__Questions to answer__
A - Quote the passage on physical properties from "In this subsection, the" up to and including "a singel fluid.".
B - In the passage on physical properties, what is the only physical property defined for the CFD solver?
C - Pick up the passage on physical properties after its final sentence and carry it forward.

In this subsection, the physical properties of the materials present in the simulation (for instance, viscosity), are defined. For the CFD solver, the only physical property defined is the kinematic viscosity (ref). Because lethe supports simulations with a single fluid or two fluids (through a VOF model), properties must be specified through a fluid block even if the simulation contains a singel fluid.

Monophasic simulations

NB: Default behavior.

subsection physical proprties
    set number of fluids	= 1
    subsection fluid 0
       set density 		= 1
       set kinematic viscosity 	= 1
       set specific heat 	= 1
       set thermal conductivity = 1
       set tracer diffusivity   = 0
    end
end
  • The kinematic viscosity parameter is the kinematic viscosity of the fluid in units of Length^{2} * Time^{1}. In SI this is m^{2} * s^{-1}

  • The density parameter is the density of the fluid in units of Mass * Length^{-3}

  • The specific heat parameter is the specific heat of the fluid in units of Energy * Temperature^{-1} * Mass^{-1}.

__Source data__

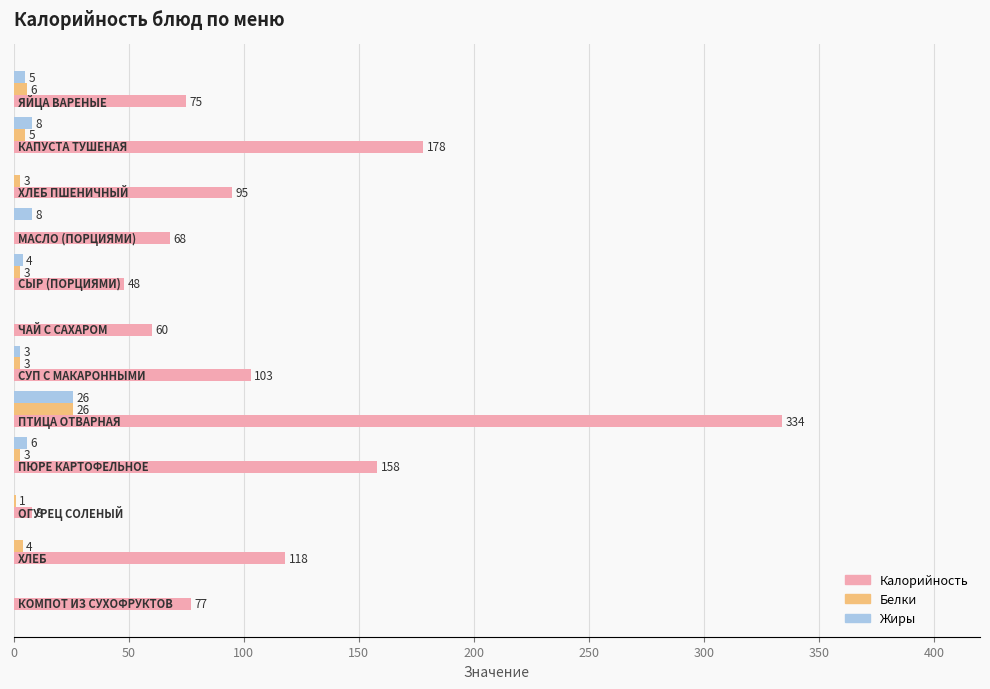

What is the highest value of the Калорийность series?

334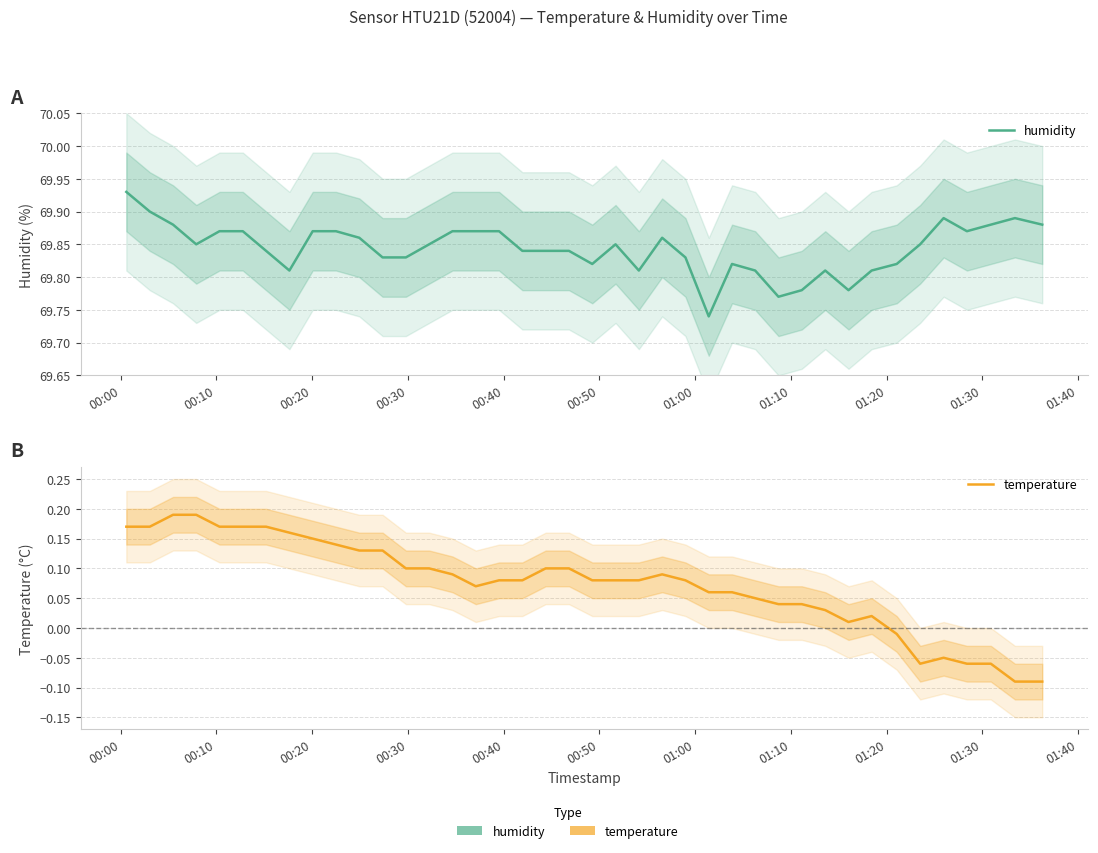

True or false: humidity and temperature intersect in this chart.

False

__List of answers__
A -
In this subsection, the physical properties of the materials present in the simulation (for instance, viscosity), are defined. For the CFD solver, the only physical property defined is the kinematic viscosity (ref). Because lethe supports simulations with a single fluid or two fluids (through a VOF model), properties must be specified through a fluid block even if the simulation contains a singel fluid.

B - The kinematic viscosity.

C -
  • The thermal expansion parameter is the thermal expansion coefficient of the fluid with dimension of Temperature^{-1}.

  • The tracer diffusivity parameter is the diffusivity coefficient of the tracer in units of Length^{2} * Time^{1}. In SI this is m^{2} * s^{-1}

Multiphasise simulations

NB: Requires to define set free surface = true in Multiphysics subsection.

For multiphase simulations, the properties are defined for each fluid. Default values are:

subsection physical properties
set number of fluids		= 2
    subsection fluid 0
       set density 		= 1
       set kinematic viscosity 	= 1
       set specific heat 	= 1
       set thermal conductivity = 1
       set tracer diffusivity   = 0
    end
    subsection fluid 1
       set density 		= 1
       set kinematic viscosity 	= 1
       set specific heat 	= 1
       set thermal conductivity = 1
       set tracer diffusivity   = 0
    end
end
  • number of fluids = 2 is required for a free surface simulations, otherwise an error will be thrown in the terminal.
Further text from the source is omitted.